Ironically it is also due to poor planning that they bought their policies. Most people just buy the policies because they were approached by relatives or friends who are agents. Rarely does people buy insurance deliberatey, intentionally with a plan in place.

Wilfred Ling
http://www.wilfredling.com

Crazy Aries said...

Hi zhummmeng, thks for the advise,but my idea of wholelife insurance is lifetime coverage for the event of death or critical illness.

in the event of death claim, unlikely i will enjoy the benefit, except, PTD or critical illness, but pray hard it don't happen (prefer die than PTD)

Cash value is never my main concern.

Falcon said...

It is easy for wilfred to blame policyholders for "not planning". It is not true in my case. I planned for it and intended my three whole life policies to be a cushion for my old age. I planned to convert some of them to an annuity since I can get 5% more from it as promised by NTUC Income. I want to have a choice when I am in my sixties, depending on the conditions then, to be able to make a choice. What I did not know, and the agent also did not know, is that values as said by Zhummeng, will drop as one ages. I recall seeing the projections and it got higher and higher as one ages.
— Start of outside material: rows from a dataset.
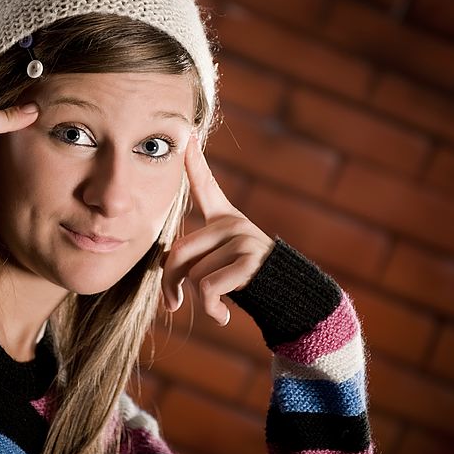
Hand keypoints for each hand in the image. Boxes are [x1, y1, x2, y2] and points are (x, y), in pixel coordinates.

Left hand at [161, 132, 273, 325]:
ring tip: (213, 308)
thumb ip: (193, 257)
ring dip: (197, 301)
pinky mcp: (249, 260)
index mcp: (224, 220)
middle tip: (172, 304)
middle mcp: (233, 224)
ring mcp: (243, 240)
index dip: (194, 161)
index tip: (186, 134)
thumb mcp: (219, 264)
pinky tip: (221, 319)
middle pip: (180, 252)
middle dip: (170, 283)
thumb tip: (162, 264)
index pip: (205, 186)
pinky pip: (209, 287)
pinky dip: (209, 310)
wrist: (291, 301)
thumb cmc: (247, 283)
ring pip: (194, 275)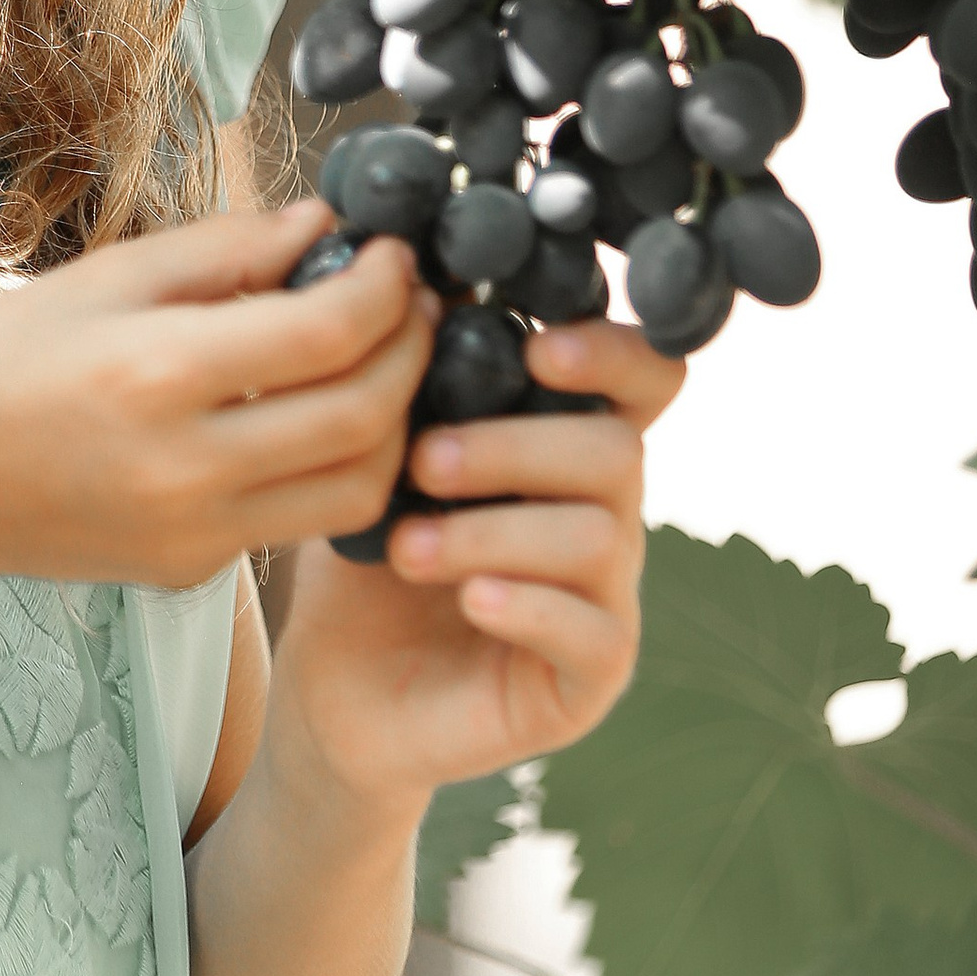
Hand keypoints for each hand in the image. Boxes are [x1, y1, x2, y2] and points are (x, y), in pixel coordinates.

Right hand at [0, 197, 438, 600]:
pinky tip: (322, 415)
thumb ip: (224, 249)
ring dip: (397, 424)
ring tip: (386, 363)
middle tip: (415, 304)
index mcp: (155, 373)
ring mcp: (194, 532)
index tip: (394, 253)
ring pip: (360, 489)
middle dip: (413, 352)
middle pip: (365, 417)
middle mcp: (185, 466)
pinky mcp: (195, 569)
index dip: (386, 287)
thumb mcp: (100, 280)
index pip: (327, 332)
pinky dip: (338, 466)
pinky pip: (303, 520)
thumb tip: (326, 226)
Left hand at [270, 312, 682, 820]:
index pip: (643, 383)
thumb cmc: (364, 567)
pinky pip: (592, 632)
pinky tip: (469, 599)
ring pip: (598, 537)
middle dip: (514, 446)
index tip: (536, 348)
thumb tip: (430, 281)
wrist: (333, 694)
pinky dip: (526, 604)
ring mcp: (606, 601)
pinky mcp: (589, 679)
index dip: (611, 353)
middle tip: (423, 463)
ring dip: (493, 531)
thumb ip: (417, 388)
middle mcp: (604, 518)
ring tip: (407, 548)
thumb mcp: (377, 465)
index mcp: (564, 451)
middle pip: (616, 451)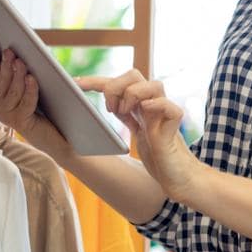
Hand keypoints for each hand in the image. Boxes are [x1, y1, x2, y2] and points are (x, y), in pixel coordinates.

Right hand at [0, 33, 72, 158]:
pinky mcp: (21, 123)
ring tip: (21, 62)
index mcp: (1, 90)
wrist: (59, 136)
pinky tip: (32, 79)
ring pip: (11, 91)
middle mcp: (0, 103)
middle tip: (10, 51)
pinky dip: (29, 90)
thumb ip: (25, 71)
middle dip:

I am still trying to find those projections for a second look but I am quite sure when I first saw it, it shows an increasing return. I would not have bought it if it shows a decreasing return.

zhummmeng said...

Hi Falcon, I am sorry if i have misled you. My comments about decreasing cash value are very general.
The rate of decrease will depend on the age you take up the plan. If you started at very young age , eg. 1 year old, the decline will come much faster and earlier and get negative before 65 years old. If you are between 25 and 40, the rate will slow down to a trickle and if you hold beyond 65 it might get negative at 70.If you are more than 40 years it is not even worth taking up. The return is so poor and not able to meet half of inflation after 20 years.
Generally one commonality for all ages is that the rate of return will slow down due to increase of cost of insurance. Again some difference between whole life and limited payment term whole life.
You may be paying same premium but the cost of insurance is the mortality charge which increases with age.
I am basing my comments on NTUC products. Others definitely worser.
Anyway, I don't recommend wholelife to take care of your protection and saving. They are not EFFICIENT. Today's products are riff off and far worser than the old ones.